WHAT TO DO
Please update everything from the line containing "collector number: 258" down to the end of the items, replacing "collection date" with "date collected" and leaving all else unchanged. Return only those lines.
** BEGIN SOURCE MATERIAL **
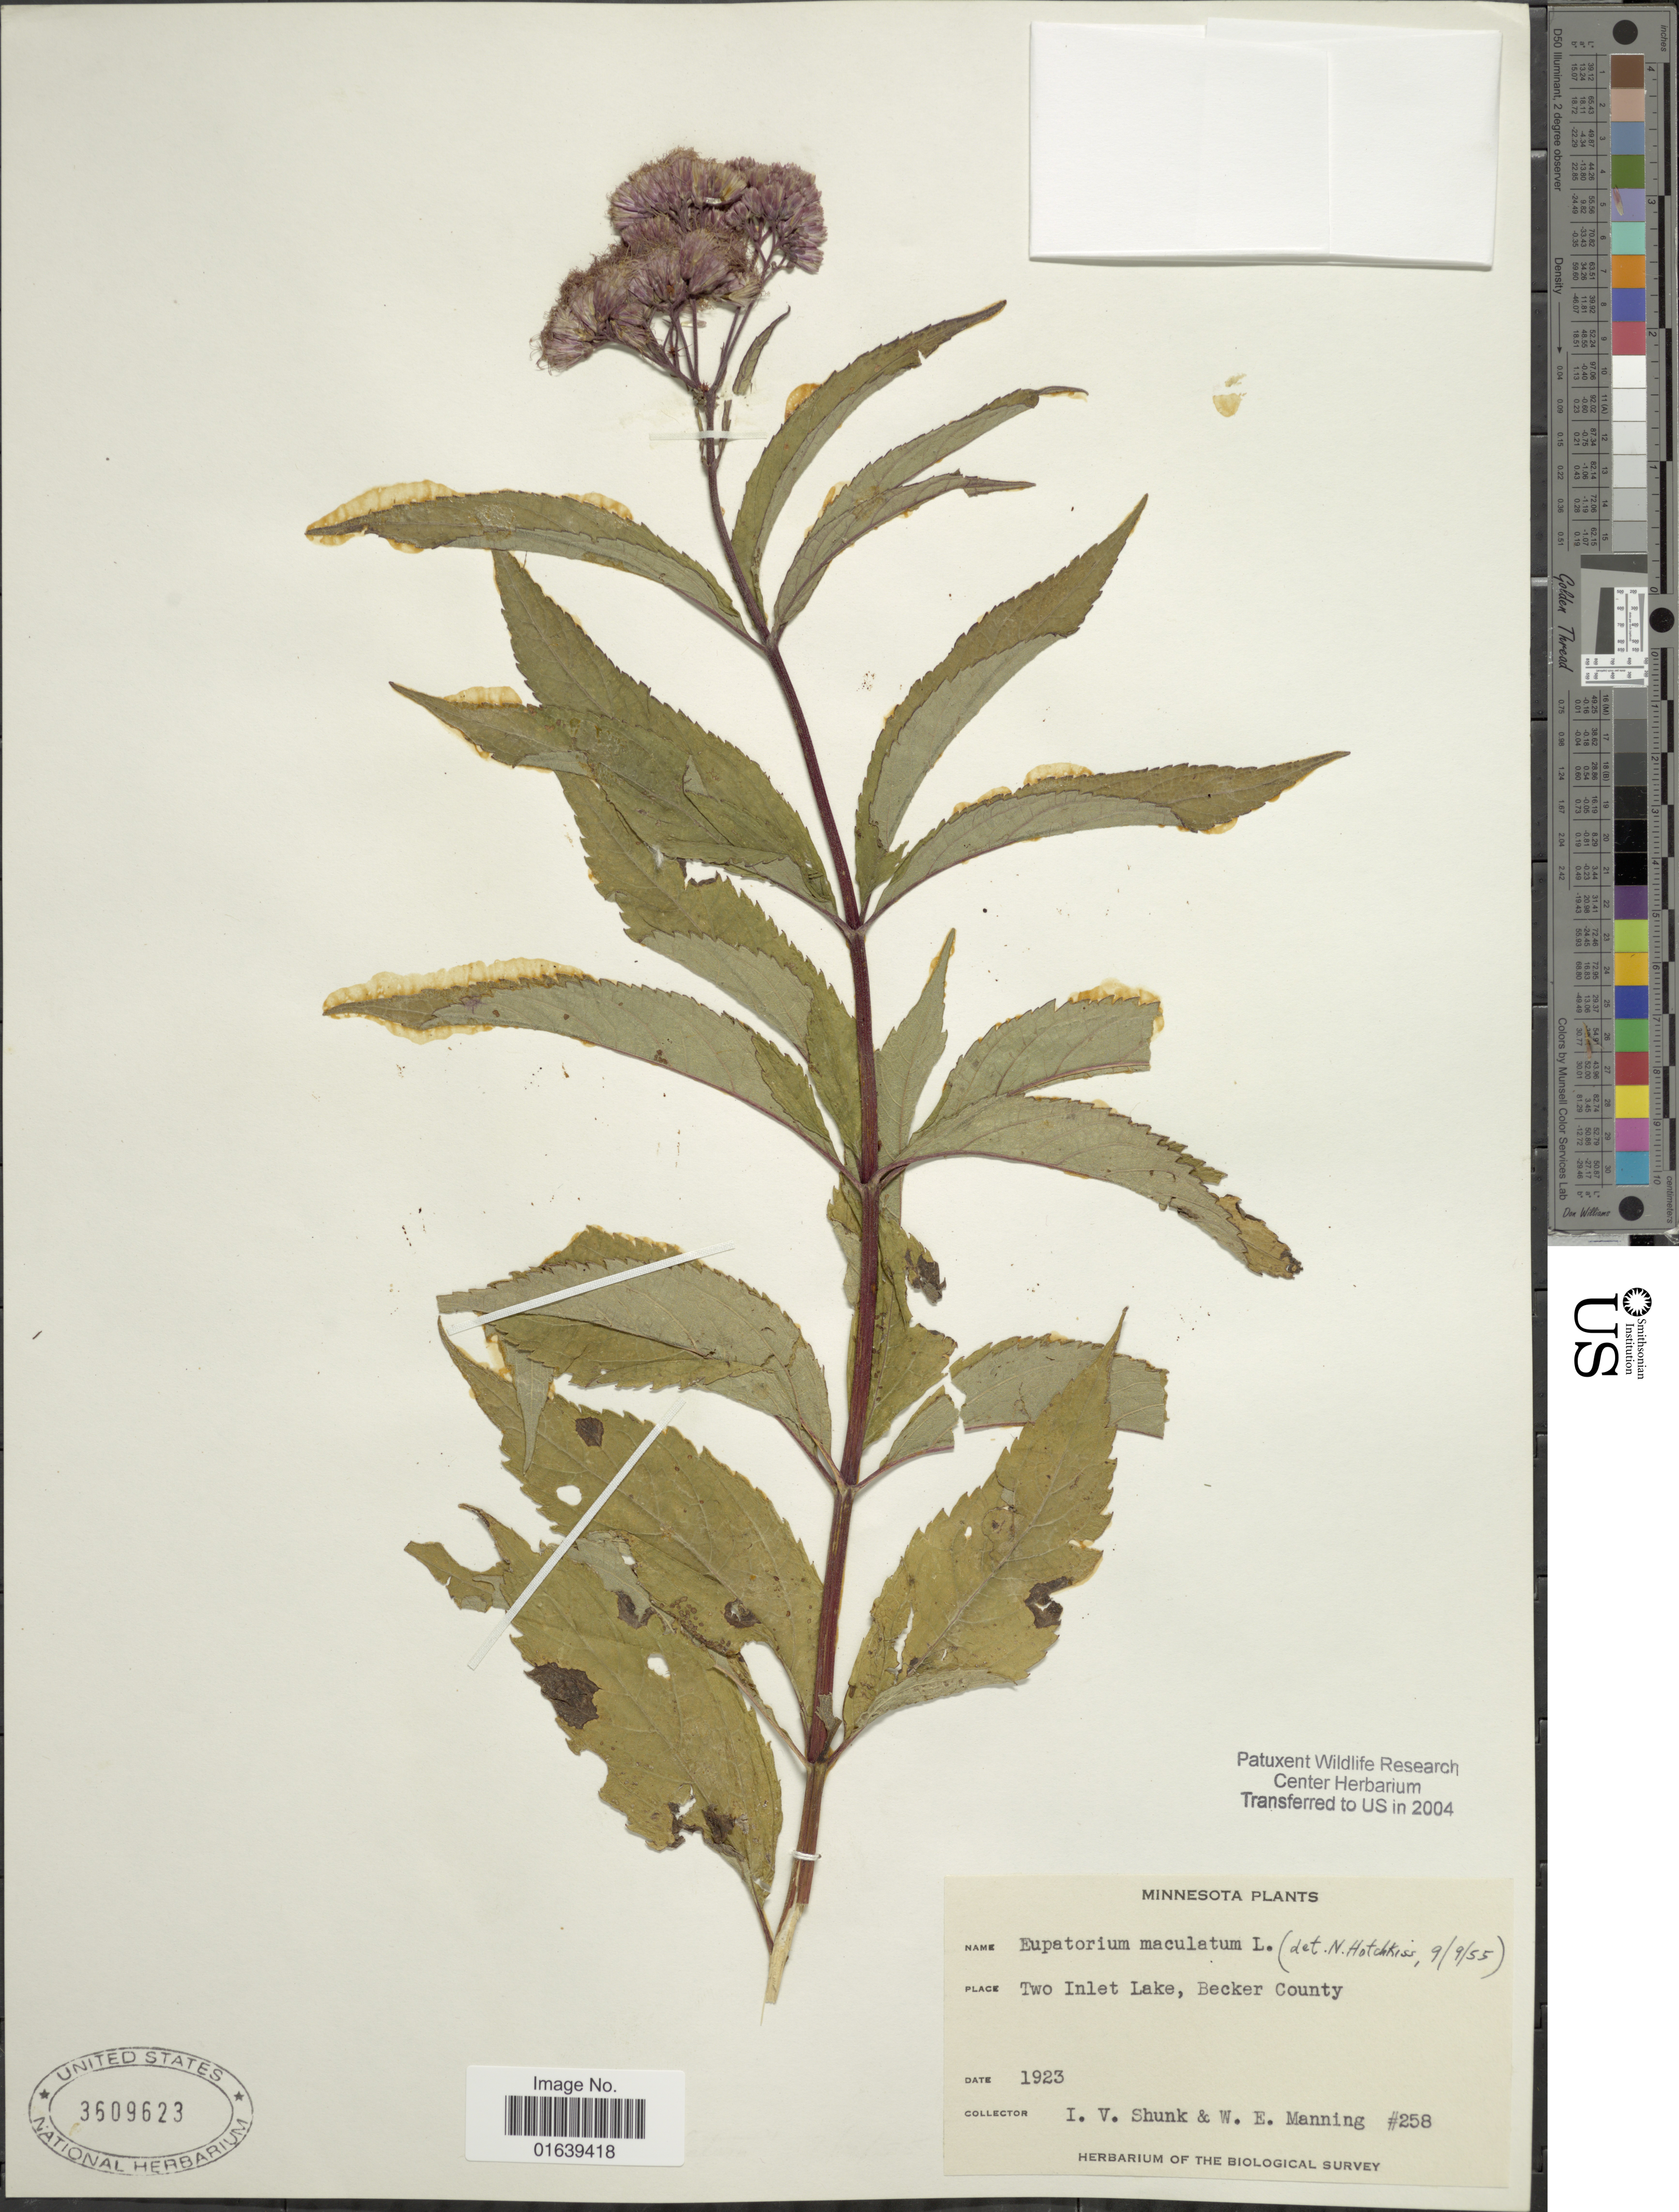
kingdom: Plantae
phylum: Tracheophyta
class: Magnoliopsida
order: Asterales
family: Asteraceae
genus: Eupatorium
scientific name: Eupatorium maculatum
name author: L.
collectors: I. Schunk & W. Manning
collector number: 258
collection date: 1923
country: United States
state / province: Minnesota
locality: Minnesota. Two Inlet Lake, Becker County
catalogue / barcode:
** END SOURCE MATERIAL **
SOLUTION TO THIS EXERCISE
collector number: 258
date collected: 1923
country: United States
state / province: Minnesota
locality: Minnesota. Two Inlet Lake, Becker County
catalogue / barcode:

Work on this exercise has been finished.